OPDRACHTEN:
**a)** Neem het tekstfragment over van "Op een zaterdagavond" tot en met "op een stoel." en hernoem daarin "Alex" tot "Bart".
**b)** Naar wat rook de adem van Alex volgens het tekstfragment?
**c)** Welke reden geeft Alex in het tekstfragment voor zijn voornemen om Willem te vermoorden? Antwoord in één tot drie zinnen.

TEKSTFRAGMENT:
***

Ik heb veel vrienden die in de gevangenis zitten of gezeten hebben. Ons kantoortje in het centrum van de stad is voor velen van hen een soort toevluchtsoord.
Op een zaterdagavond kwam Alex binnenvallen. Hij vloekte en tierde en zijn adem rook naar alcohol. ‘Ik ga de Willem vermoorden, maar ik kom het je eerst zeggen,' riep hij. 'Hij heeft in mijn zakken gezeten. Omdat hij gedronken had, liet ik hem uitrazen. Toen hij wat bedaarde duwde ik hem vriendschappelijk op een stoel.

***

AANGELEVERDE GEGEVENS:
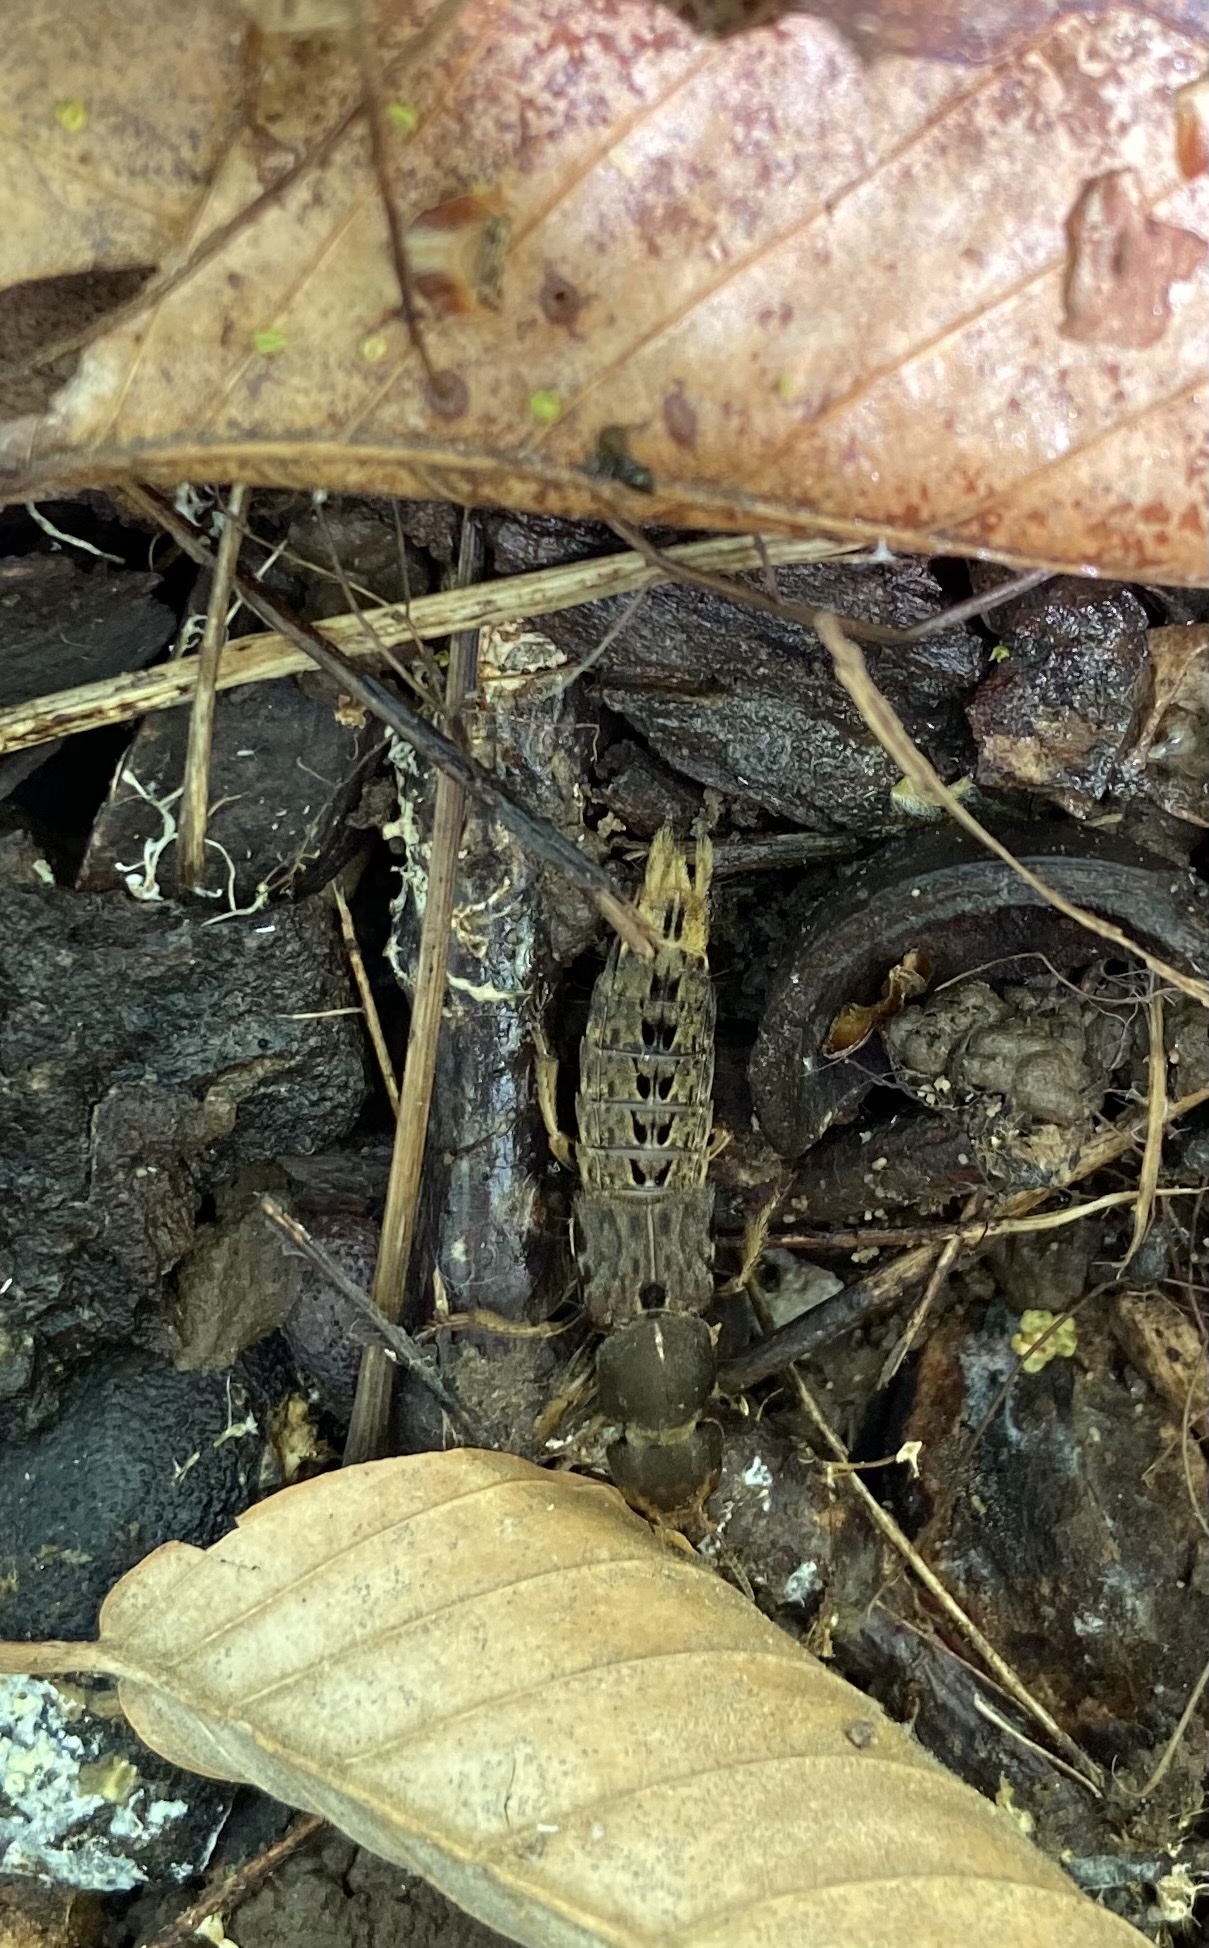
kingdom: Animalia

***

ANTWOORDEN OP VOLGORDE:
**a)**
Op een zaterdagavond kwam Bart binnenvallen. Hij vloekte en tierde en zijn adem rook naar alcohol. ‘Ik ga de Willem vermoorden, maar ik kom het je eerst zeggen,' riep hij. 'Hij heeft in mijn zakken gezeten. Omdat hij gedronken had, liet ik hem uitrazen. Toen hij wat bedaarde duwde ik hem vriendschappelijk op een stoel.

**b)** Naar alcohol.

**c)** Alex wil Willem vermoorden omdat Willem volgens hem in zijn zakken heeft gezeten.